Production monitoring
Compare every live run against a pinned baseline:
// Load once at startup (or cache it)
var golden = await veval.LoadSnapshotAsync("tr_9bc2024e84324464...");
// In your agent run
var result = await veval.RunAsync("my-agent", async ctx =>
{
var answer = await myService.ExecuteAsync(ctx);
// Compare step shape — posts result to dashboard
var diff = await veval.CompareSnapshotAsync("my-agent-snapshot", golden!, ctx);
if (diff.HasChanges)
{
// log, alert, or handle degradation
logger.LogWarning("Structural regression detected in my-agent");
}
return answer;
});
CI / integration tests
Use VevalTestSdk to run at zero LLM cost:
var trace = await veval.GetTraceAsync("tr_4ec4e79c5d03...");
var golden = await veval.LoadSnapshotAsync("tr_9bc2024e84324464...");
var testSdk = new VevalTestSdk(new VevalOptions { ApiKey = TestApiKey })
.WithReplay(trace);
var service = new MyAgentService(testSdk, /* mock claude */);
var replayResult = await testSdk.ReplayAsync(
trace,
service.ExecuteAsync,
new ReplayOptions { MockLlmResponses = true, Assertions = [] }
);
var diff = await veval.CompareSnapshotAsync(
"my-agent-snapshot",
golden!,
replayResult.ReplayedContext!
);
Assert.False(diff.HasChanges, $"Structural regression: {string.Join(", ", diff.RemovedSteps)}");
SnapshotDiff
| Member | Description |
|---|
HasChanges | true if any difference was detected |
AddedSteps | Step names present in actual but not in the snapshot |
RemovedSteps | Step names present in snapshot but missing from actual |
OrderChanges | Steps that ran in a different position |
if (diff.HasChanges)
{
foreach (var step in diff.AddedSteps)
Console.WriteLine($"+ added: {step}");
foreach (var step in diff.RemovedSteps)
Console.WriteLine($"- removed: {step}");
foreach (var change in diff.OrderChanges)

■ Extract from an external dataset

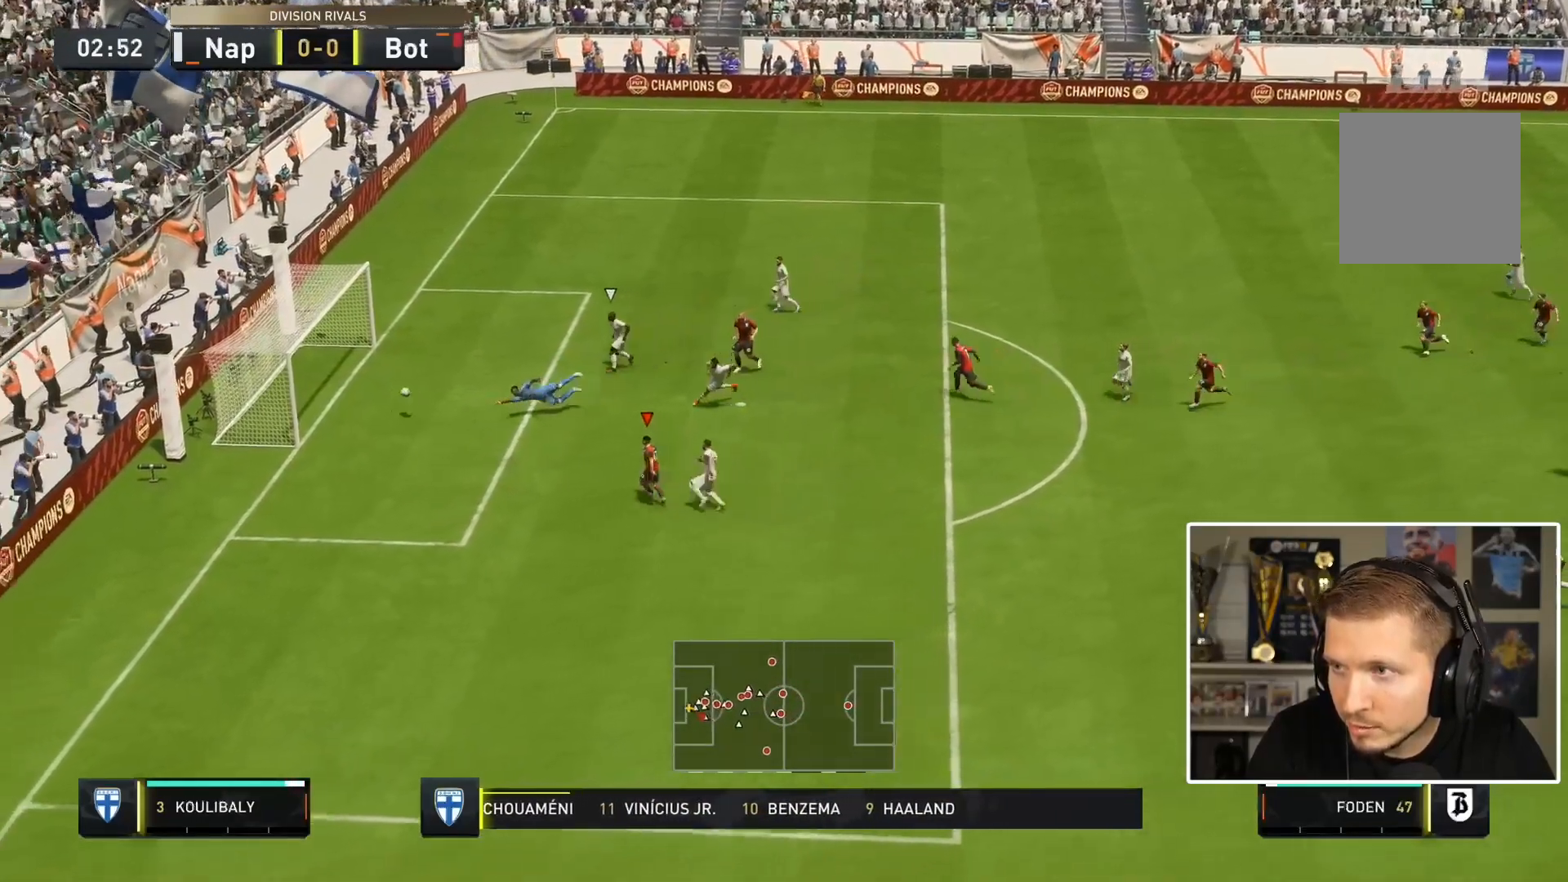
{"buttons": ["L1", "R1"], "left_stick": "down", "right_stick": "center", "events": [[17, "R1", "up"], [67, "left_stick", "center"], [217, "left_stick", "down-left"], [317, "R1", "down"], [383, "L1", "down"], [450, "left_stick", "down"]]}
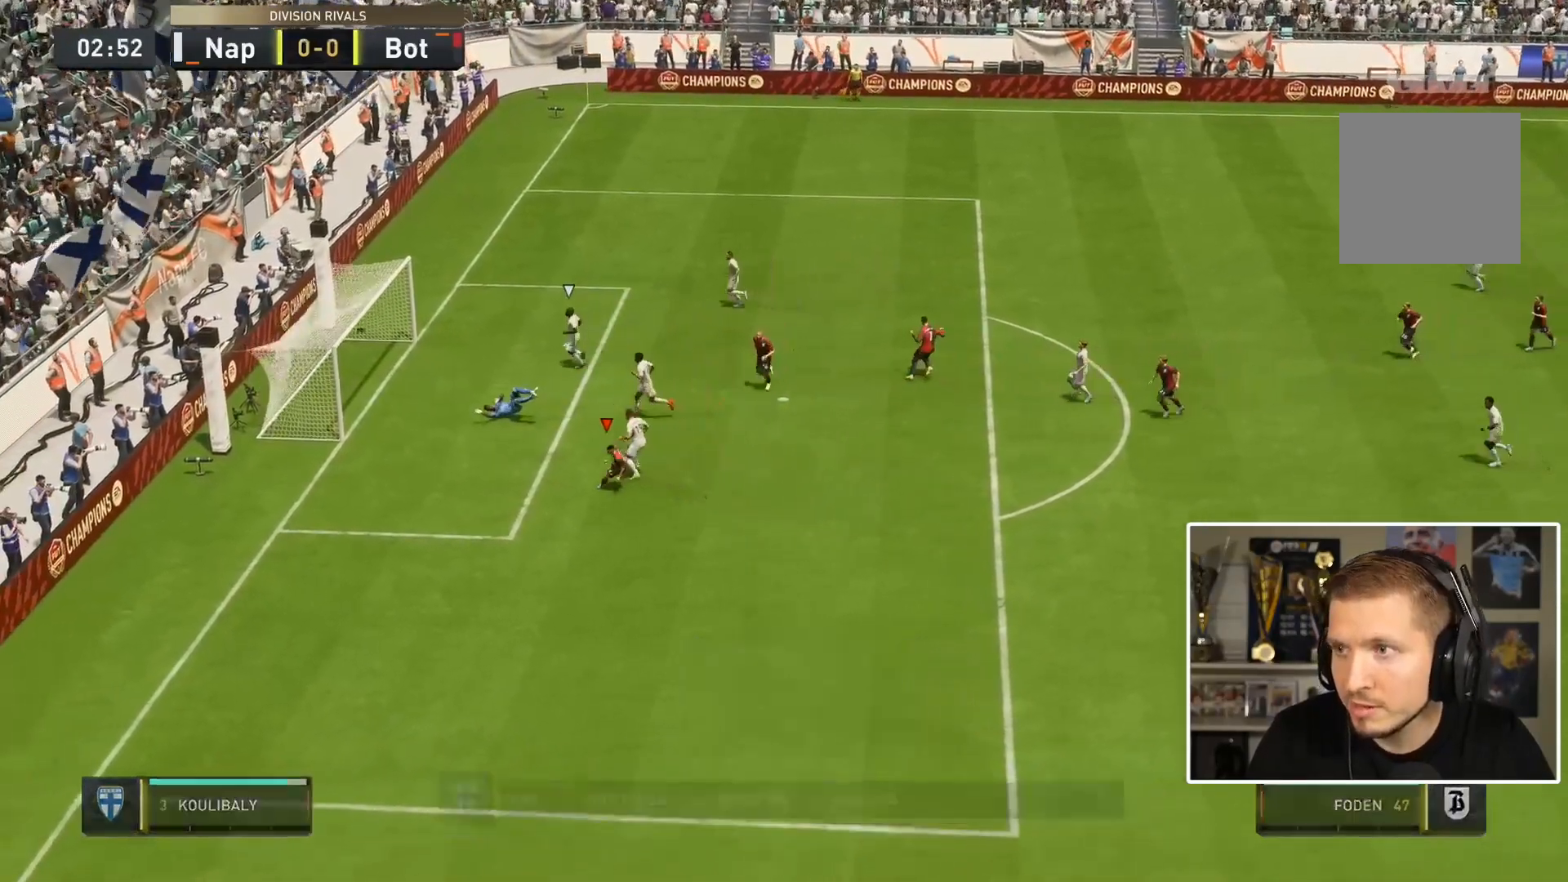
{"buttons": ["L1", "R1"], "left_stick": "down-right", "right_stick": "center", "events": [[283, "left_stick", "down-right"]]}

Console.WriteLine($"~ order: {change}");
}
Choosing a golden trace
Pick a trace that represents the expected “happy path” structure:
- All expected steps completed successfully
- No error steps
- Representative of typical production behavior
Update your golden trace whenever you intentionally change your agent’s step structure. Leaving a stale baseline will cause false positives.